Можно сказать и так, что именные цепочки терминов родства и династические списки систематизуют семейно-клановую и национально-государственную память, так что смысл поминальной молитвы в обряде почитания предков или перечисления титулов усопших владык и героев держится на мнемонической функции; рудиментарно она сохраняется и в нынешних ритуалах презентации – представления и знакомства: лицо, озвучивающее свое имя в простейшей ситуации знакомства с кем-либо, свершает в этот момент и обряд молитвенного поминовения отцов (см. длинные цепочки испанских и арабских имен с перечнем предков; наше «ФИО»).
Н. Федоров своим проектом Общего дела хотел всю внутреннюю речь ноосферы превратить в сплошную поминальную молитву и «жертву уст».

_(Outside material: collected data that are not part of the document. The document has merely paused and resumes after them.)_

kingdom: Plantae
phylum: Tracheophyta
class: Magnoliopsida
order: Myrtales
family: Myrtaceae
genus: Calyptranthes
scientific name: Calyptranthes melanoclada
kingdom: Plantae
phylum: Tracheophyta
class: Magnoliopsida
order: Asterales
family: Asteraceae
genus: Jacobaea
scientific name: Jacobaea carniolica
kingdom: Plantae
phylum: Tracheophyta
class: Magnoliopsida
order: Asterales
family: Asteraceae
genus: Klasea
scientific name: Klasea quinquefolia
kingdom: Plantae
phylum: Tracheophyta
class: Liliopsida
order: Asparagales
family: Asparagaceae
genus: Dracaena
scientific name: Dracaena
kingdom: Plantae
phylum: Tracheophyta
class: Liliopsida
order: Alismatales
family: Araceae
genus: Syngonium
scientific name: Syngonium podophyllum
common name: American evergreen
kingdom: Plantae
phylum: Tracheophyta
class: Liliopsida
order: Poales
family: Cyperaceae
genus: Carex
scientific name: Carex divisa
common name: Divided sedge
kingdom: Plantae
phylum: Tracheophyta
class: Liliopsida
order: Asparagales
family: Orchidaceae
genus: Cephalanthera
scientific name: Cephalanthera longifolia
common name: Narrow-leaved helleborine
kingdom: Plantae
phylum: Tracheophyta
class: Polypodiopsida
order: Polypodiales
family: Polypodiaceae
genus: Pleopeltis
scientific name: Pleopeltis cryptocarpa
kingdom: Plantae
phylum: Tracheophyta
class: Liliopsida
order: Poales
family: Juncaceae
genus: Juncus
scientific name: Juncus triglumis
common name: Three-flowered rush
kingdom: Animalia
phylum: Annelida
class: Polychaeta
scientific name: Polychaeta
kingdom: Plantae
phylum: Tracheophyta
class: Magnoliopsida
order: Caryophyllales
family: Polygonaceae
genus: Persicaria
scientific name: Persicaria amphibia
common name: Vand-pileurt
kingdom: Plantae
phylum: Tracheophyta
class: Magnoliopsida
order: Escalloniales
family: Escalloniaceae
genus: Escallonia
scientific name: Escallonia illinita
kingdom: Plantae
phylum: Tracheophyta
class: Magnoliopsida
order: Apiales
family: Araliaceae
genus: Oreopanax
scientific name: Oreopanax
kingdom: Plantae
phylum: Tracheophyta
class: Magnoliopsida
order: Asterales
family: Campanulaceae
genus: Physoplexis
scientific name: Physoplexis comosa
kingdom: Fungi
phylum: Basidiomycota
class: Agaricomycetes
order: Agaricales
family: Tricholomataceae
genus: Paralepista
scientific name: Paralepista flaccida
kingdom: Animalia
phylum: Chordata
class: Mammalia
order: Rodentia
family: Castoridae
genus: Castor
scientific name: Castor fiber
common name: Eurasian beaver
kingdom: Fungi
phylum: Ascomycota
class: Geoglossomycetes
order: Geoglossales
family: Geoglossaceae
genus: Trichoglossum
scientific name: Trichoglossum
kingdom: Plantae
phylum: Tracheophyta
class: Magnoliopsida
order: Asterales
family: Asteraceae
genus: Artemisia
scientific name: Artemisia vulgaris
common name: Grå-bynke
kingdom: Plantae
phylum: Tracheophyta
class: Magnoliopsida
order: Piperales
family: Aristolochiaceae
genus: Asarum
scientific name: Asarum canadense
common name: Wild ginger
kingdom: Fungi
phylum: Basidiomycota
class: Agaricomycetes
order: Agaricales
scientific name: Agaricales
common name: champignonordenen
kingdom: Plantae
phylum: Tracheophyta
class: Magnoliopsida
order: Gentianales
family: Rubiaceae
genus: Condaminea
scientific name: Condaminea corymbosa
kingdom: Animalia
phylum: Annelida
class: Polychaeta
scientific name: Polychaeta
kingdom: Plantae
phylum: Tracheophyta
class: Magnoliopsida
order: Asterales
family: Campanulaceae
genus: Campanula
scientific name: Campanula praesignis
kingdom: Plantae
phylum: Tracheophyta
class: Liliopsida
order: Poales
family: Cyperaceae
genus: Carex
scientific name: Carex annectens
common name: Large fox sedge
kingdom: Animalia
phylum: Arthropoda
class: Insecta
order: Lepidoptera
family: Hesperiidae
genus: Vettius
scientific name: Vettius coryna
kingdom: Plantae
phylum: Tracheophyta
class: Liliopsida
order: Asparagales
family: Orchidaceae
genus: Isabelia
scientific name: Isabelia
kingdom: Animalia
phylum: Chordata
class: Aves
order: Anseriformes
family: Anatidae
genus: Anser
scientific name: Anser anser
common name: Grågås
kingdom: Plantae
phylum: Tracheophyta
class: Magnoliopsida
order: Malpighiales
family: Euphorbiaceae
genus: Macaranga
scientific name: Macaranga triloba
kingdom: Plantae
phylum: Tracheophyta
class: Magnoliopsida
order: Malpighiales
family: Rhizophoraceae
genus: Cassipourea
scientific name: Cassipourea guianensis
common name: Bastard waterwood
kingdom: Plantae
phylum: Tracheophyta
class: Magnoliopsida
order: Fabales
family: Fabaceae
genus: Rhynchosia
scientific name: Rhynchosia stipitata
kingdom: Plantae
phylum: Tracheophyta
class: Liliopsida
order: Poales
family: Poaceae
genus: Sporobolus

Категорией, фундирующей христианский символизм Булгакова, как равно и концепции символистов, была, конечно «форма», трактуемая в контекстах седьмой книги Аристотелевой «Метафизики» (1028а 10—1041в 5—33) и на фоне пережившей столько гносеологических приключений дихотомии «“natura naturans” / “natura naturata”». В пестрой арабеске из имен от Платона, Аристотеля и Плотина до Фомы Аквинского и Э. Гуссерля (при отсутствии несправедливо упущенного Спинозы) Вяч. Иванов суммирует опыт осмысления «формы зиждительной», т. е. формы, эпифанически прообразующей косное бытие в бытийствующий смысл. Так, в статье «Мысли о поэзии» (1938) читаем: «Форма на языке схоластов есть Аристотелева действующая, творческая форма, имманентная вещам как внутренний акт, идея, впервые возводящая в реальное бытие пассивный и ирреальный в своей бесформенности субстрат материи, каким является в искусстве камень, звуки, бессвязные элементы языка»[264].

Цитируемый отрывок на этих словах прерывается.